Causa una cierta envidia la forma en que la cinematografía francesa exprime, con talento y devoción debida a la tradición, sus propios clásicos literarios. Alejandro Dumas, el gran escritor de la primera mitad del siglo XIX, es sin duda el más agradecido de los autores clásicos para ser llevado al cine.
Autor de grandes novelas de aventuras que preconizaban el blockbuster antes de que existiera el blockbuster, hace no mucho vimos por partida doble sendas películas sobre su obra más conocida, Los tres mosqueteros, titulada la primera D’Artagnan y la segunda Milady, estrenadas en 2023 y dirigidas por Martin Bourboulon. Según filmaffinity, hay hasta 32 versiones en cine de la historia.
Le toca el turno a El conde de Montecristo, una novela igualmente trepidante y decimonónica en el mejor sentido, con bellas duquesas, amores traicionados, muchos personajes y unos villanos a la altura de las circunstancias. El protagonista absoluto es Edmond Dantès, quien acaba como “conde de Montecristo” tras sufrir una cruel caída a los infiernos.
Arranca la historia con la caída en desgracia de Dantès, al que da vida Pierre Niney con solemnidad y estilo. Marino de profesión, recién llegado a Marsella de un viaje comercial se enfrenta con el capitán del barco, Danglars (Patrick Mille), porque el héroe interrumpió el viaje para salvar del agua a una joven en una tormenta mientras éste quería salvar a toda costa la mercancía y continuar el trayecto.
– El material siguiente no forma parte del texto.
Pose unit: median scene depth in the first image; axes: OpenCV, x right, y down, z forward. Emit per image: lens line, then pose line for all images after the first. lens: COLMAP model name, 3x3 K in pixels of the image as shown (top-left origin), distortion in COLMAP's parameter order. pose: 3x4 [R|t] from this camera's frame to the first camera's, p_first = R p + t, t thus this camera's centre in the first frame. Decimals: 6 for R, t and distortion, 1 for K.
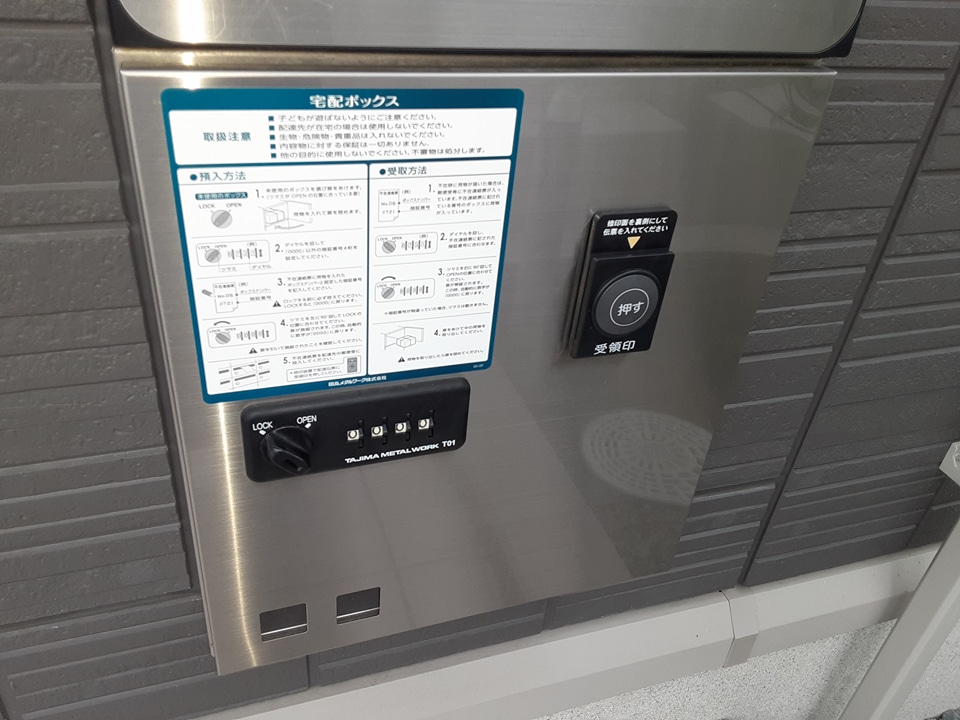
lens RADIAL K [[783.1, 0, 478.8], [0, 783.1, 360.8], [0, 0, 1]] dist [0.079360, -0.078385]
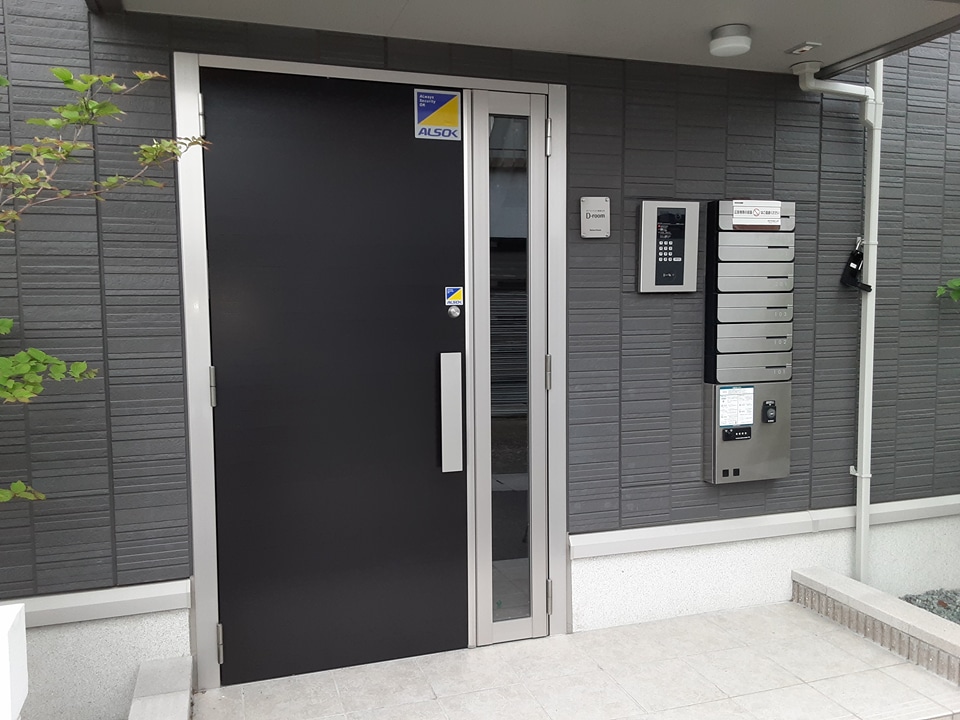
lens RADIAL K [[783.1, 0, 479.6], [0, 783.1, 360.7], [0, 0, 1]] dist [0.079360, -0.078385]
pose [[0.994898, -0.098545, -0.021589, -2.328258], [0.073936, 0.857861, -0.508535, 3.081386], [0.068634, 0.504344, 0.860771, -5.812400]]
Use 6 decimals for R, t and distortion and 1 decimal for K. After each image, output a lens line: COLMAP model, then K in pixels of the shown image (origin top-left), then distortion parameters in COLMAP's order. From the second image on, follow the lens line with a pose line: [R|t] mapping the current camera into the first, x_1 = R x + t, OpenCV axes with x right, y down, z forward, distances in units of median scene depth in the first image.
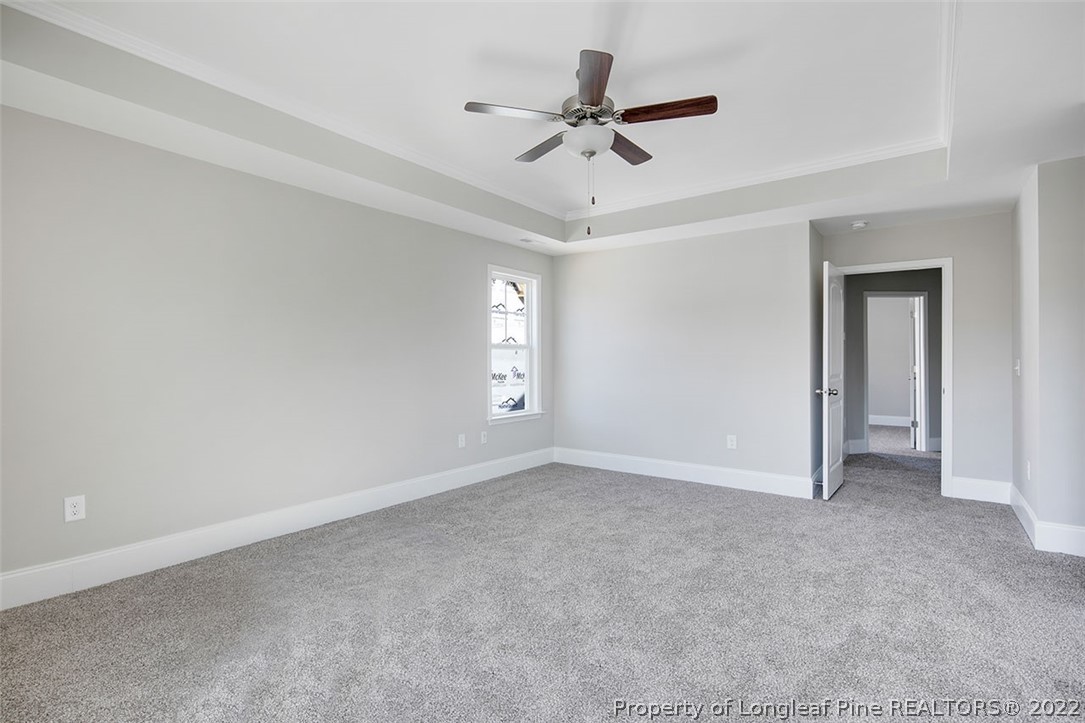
lens RADIAL K [[528.1, 0, 549.5], [0, 528.1, 364.1], [0, 0, 1]] dist [0.001986, -0.001437]
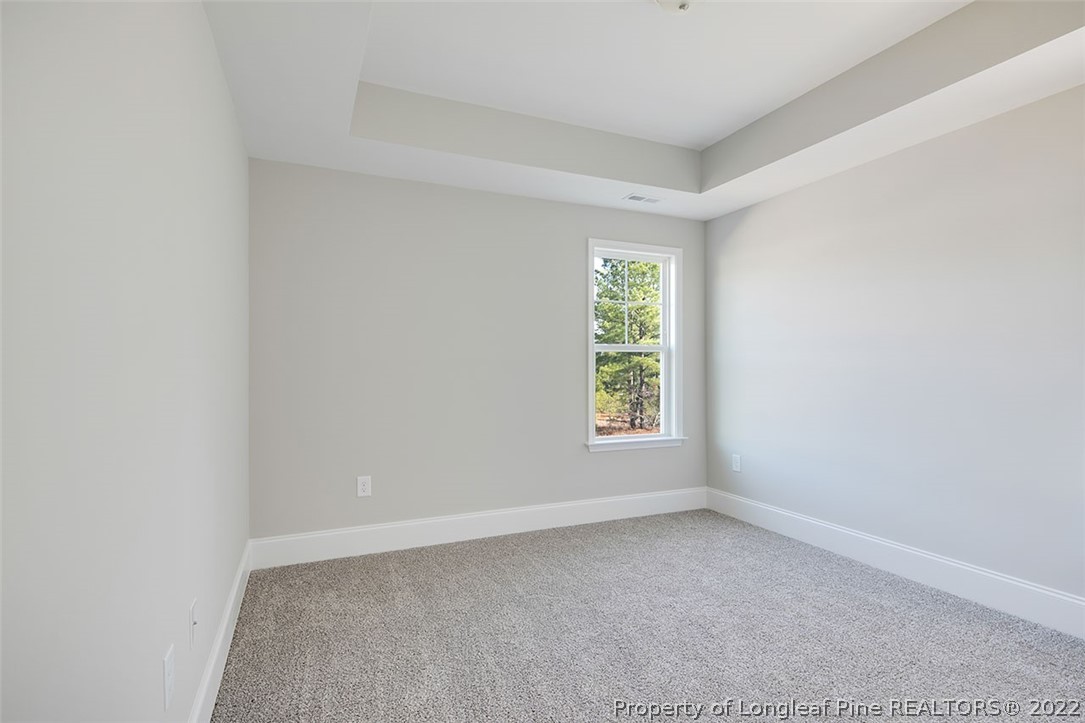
lens RADIAL K [[528.1, 0, 545.1], [0, 528.1, 366.6], [0, 0, 1]] dist [0.001986, -0.001437]
pose [[0.857173, -0.000605, -0.515029, 0.195109], [-0.003399, 0.999971, -0.006831, -0.000773], [0.515018, 0.007606, 0.857146, 0.287165]]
Como resultado de esta buena acción, Dantès es ascendido a capitán y el otro, despedido.
Como colofón a su buena fortuna, el protagonista por fin puede casarse con Mercedes (Anaïs Demoustier), una mujer que además de bella y enamorada, es una de las mayores fortunas de la región. Sin embargo, todo se trunca cuando en plena boda, es arrestado por orden del mismísimo rey y acusado de conspirar contra la monarquía por un procurador malvado (Pierfrancesco Favino). Para colmo de males, su mejor amigo, Fernand (Bastian Bouillon), enamorado secretamente de Mercedes, lo traiciona.
Una épica indestructible
Las historias de héroes que caen en desgracia, lo pierden todo y para recuperarlo deben sufrir como cochinos en el matadero, forma parte de la esencia de la propia narrativa, del final feliz de Ulises después de veinte años para regresar al hogar al horror del Hamlet de Shakespeare, el héroe caído en desgracia siempre tiene la opción de dejarse llevar por la ira y la venganza, y acabar como el príncipe danés, o levantarse mediante una labor digamos espiritual casi sobrehumana.
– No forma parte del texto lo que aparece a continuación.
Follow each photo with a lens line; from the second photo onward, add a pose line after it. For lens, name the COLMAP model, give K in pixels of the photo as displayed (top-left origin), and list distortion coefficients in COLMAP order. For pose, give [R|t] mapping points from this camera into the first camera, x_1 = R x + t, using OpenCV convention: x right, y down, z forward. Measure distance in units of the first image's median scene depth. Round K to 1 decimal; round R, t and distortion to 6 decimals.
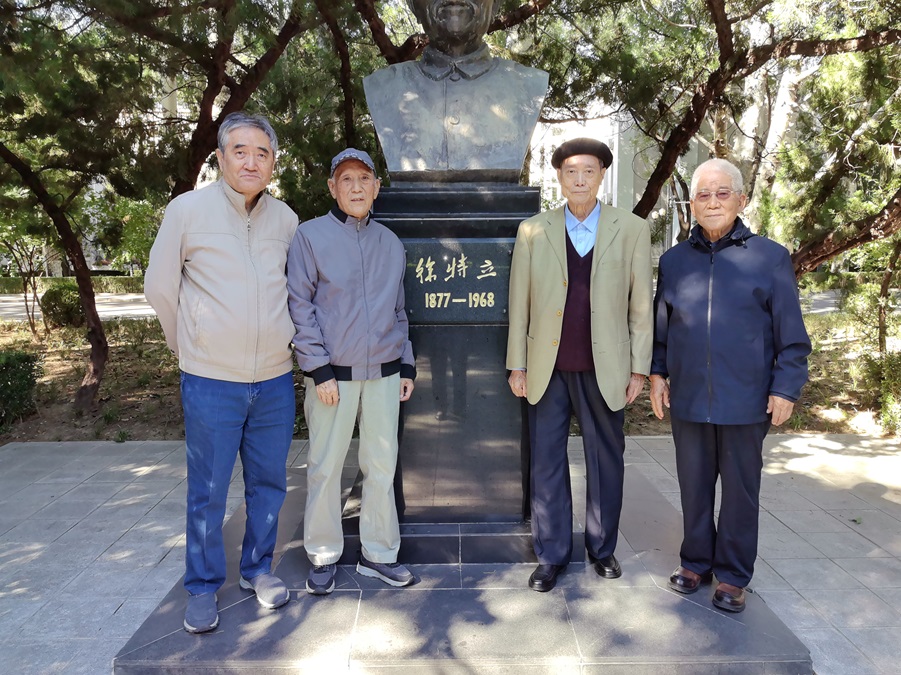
lens RADIAL K [[714.1, 0, 447.8], [0, 714.1, 336.9], [0, 0, 1]] dist [0.048539, -0.053752]
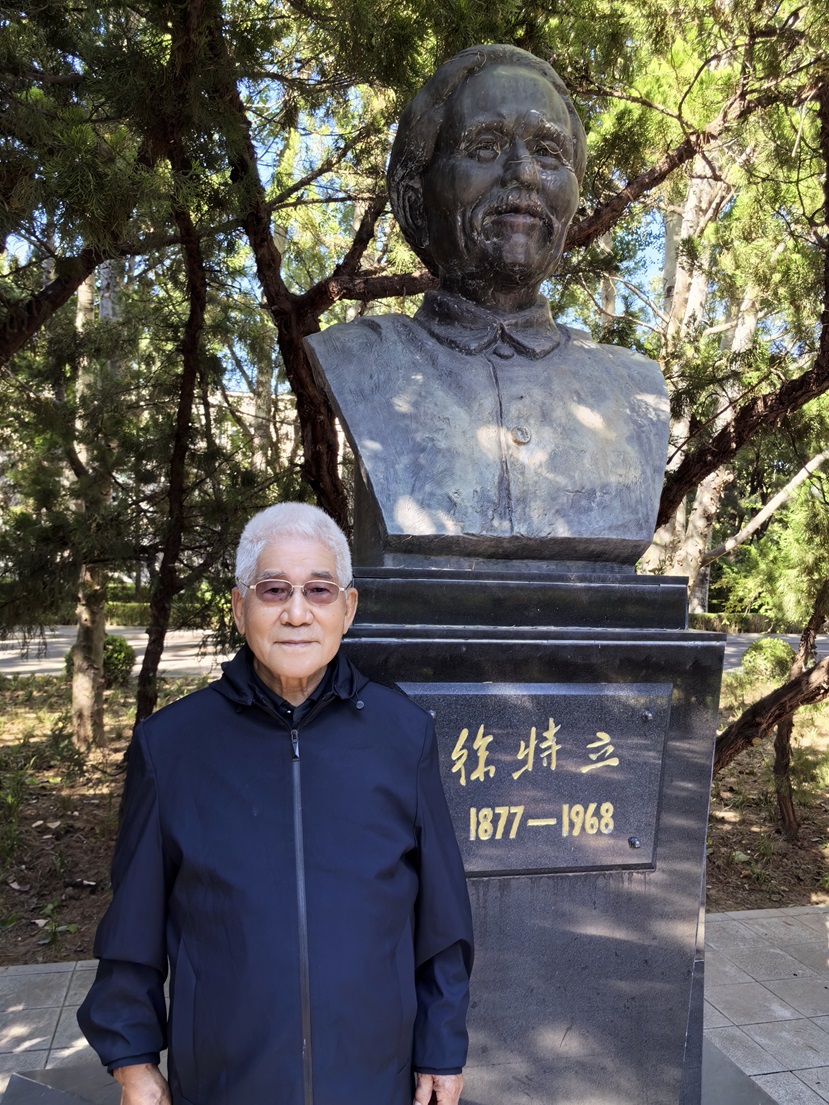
lens RADIAL K [[875.3, 0, 417.5], [0, 875.3, 550.5], [0, 0, 1]] dist [0.057048, -0.065918]
pose [[0.974592, 0.035407, 0.221170, -0.182369], [-0.004306, 0.990206, -0.139547, -0.137450], [-0.223944, 0.135050, 0.965200, 0.439851]]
En El conde Montecristo, el pobre Dantès acaba en una prisión siniestra muchos años, se hace amigo de un compañero de celda, cavan un túnel y finalmente logra escapar. No solo eso, también se hace inmensamente rico gracias a un tesoro escondido en la isla de Montecristo, que es un islote en Italia. De regreso a Francia, donde todo el mundo le cree muerto, poseedor de una enorme fortuna, para consumar su venganza pero la vida es más compleja que todo eso.
Dirigida por Alexandre de la Patillière y Matthieu Delaporte, que ya escribieron juntos el guion de las recientes películas sobre los mosqueteros, El conde de Montecristo brilla en todo momento a gran altura. Con una producción lujosa pero menos recargada que los excesos de Hollywood, más sutil y por momentos más efectiva, con la preceptiva música de fanfarria y travellings majestuosos, respira clasicismo y belleza.
Más allá de su épica y su trama folletinesca, sigue siendo una historia monumental sobre la propia odisea de vivir, sobre la pérdida, la inevitabilidad del paso del tiempo, la necesidad de la justicia y la brutalidad de la venganza así como del simple hecho de alcanzar el heroísmo en el sentido más noble, y arduo, de la palabra.